Lets see, at 23 I had already helped bring life into this world and watched it leave as a Paramedic, was married and had done a PCS from Georgia to Alaska (after moving from Michigan to Georgia).


----------



## LibraryLady (Apr 7, 2020)

23... I was running around Europe getting into trouble, playing hide the pea to annoy Communists. (ask me that one after adult libations)

Politics were downsizing the military, creating crappy morale problems. I swore I wouldn't work for government and ended up spending most of the rest of my life, doing just that. In jobs where we had to be apolitical. 

LL


----------



## AWP (Apr 8, 2020)

Y'all some weakass bitches on this board. By the time I was 23 I'd run a trap house and 7 corners, had hoes on this D 24/ 7, cut an album, flown a few loads of product for them fellows in Medellín, bought my first Maybach, 187'd some snitches, and partied with Jeffrey Epstein.

Also, my boy didn't kill himself.


----------



## Aimlessfakedrifter (Apr 8, 2020)

AWP said:


> Y'all some weakass bitches on this board.
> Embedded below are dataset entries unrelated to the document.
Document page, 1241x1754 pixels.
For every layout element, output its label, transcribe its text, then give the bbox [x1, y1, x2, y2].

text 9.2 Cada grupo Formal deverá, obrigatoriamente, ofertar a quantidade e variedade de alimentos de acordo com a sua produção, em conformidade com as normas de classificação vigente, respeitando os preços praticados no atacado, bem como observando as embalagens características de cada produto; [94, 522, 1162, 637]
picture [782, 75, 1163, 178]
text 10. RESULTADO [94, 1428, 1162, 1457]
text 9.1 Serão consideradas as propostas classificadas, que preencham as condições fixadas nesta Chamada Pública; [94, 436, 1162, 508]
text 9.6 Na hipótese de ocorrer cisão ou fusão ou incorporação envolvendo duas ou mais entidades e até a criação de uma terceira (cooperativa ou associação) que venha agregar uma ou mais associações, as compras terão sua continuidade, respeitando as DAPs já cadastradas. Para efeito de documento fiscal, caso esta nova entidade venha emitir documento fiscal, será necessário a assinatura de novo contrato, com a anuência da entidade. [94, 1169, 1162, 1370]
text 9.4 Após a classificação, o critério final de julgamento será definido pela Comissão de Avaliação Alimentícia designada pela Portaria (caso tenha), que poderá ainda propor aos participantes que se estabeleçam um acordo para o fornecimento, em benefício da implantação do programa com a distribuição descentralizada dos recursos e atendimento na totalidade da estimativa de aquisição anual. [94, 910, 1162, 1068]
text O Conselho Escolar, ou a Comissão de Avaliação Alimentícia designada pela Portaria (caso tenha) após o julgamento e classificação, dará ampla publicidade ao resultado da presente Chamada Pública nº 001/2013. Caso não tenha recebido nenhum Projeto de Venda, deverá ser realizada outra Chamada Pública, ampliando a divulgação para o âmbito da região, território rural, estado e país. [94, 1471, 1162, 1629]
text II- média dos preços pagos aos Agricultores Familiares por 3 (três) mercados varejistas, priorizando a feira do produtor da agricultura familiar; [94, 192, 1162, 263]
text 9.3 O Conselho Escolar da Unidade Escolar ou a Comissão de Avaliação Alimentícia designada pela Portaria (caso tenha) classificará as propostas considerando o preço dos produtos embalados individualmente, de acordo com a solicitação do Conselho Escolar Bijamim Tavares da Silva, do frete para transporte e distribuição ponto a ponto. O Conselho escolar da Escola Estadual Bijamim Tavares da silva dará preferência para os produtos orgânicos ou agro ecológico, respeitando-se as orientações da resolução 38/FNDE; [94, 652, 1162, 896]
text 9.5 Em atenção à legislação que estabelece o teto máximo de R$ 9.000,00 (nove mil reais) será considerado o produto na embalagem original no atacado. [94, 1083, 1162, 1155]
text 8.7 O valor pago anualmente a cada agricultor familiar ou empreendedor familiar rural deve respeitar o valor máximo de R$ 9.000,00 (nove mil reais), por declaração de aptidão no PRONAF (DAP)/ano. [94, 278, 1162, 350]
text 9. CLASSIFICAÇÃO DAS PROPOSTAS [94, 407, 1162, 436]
By the time I was 23 I'd run a trap house and 7 corners, had hoes on this D 24/ 7, cut an album, flown a few loads of product for them fellows in Medellín, bought my first Maybach, 187'd some snitches, and partied with Jeffrey Epstein.
> 
> Also, my boy didn't kill himself.


I’m jelly, an album deal in the 90’s!?


----------



## Aimlessfakedrifter (Apr 8, 2020)

RustyShackleford said:


> Hmm, by the time I was 23 I was on my second enlistment.  Wrapped that one up and extended for a year. Took an Afghan vacation at age 25 and left the army at age 26. Worked a variety of odd jobs and took the occasional college class until the man hired me for this thing I’ve been doing for the last 15 or so years.
> 
> None of it really makes a fuck (“makes a fuck” was something one of my drill sgts said in basic training, it always makes me laugh, 24+ years and counting).  I prefer to be around people who are better than me, at everything. It makes me push myself that much harder. Mediocrity breeds mediocrity.


Vaycay- contracting? My thing is; did you adjust to “DA” fairly smoothly? My biggest worry other than the pool, is that my mental cohesion falls apart after some time. (I can’t predict the future and imagine this happens to people, so I’m not going to say I’m above it.)


----------



## RackMaster (Apr 8, 2020)

At 23 I had already put all the liquor store employee's grandchildren through college and was taking any tasking the Army would give me, to find a new side piece to bang.


----------



## RustyShackleford (Apr 8, 2020)

Aimlessfakedrifter said:


> Vaycay- contracting? My thing is; did you adjust to “DA” fairly smoothly? My biggest worry other than the pool, is that my mental cohesion falls apart after some time. (I can’t predict the future and imagine this happens to people, so I’m not going to say I’m above it.)



No. 2/75’s first deployment and I adjusted just fine. Accept the fact that you aren’t special or unique and give 100%.  When people start to think they’re a cut above the rest or special is when shit falls apart.


----------



## Aimlessfakedrifter (Apr 12, 2020)

RustyShackleford said:


> No. 2/75’s first deployment and I adjusted just fine. Accept the fact that you aren’t special or unique and give 100%.  When people start to think they’re a cut above the rest or special is when shit falls apart.


I'll keep it to heart.


----------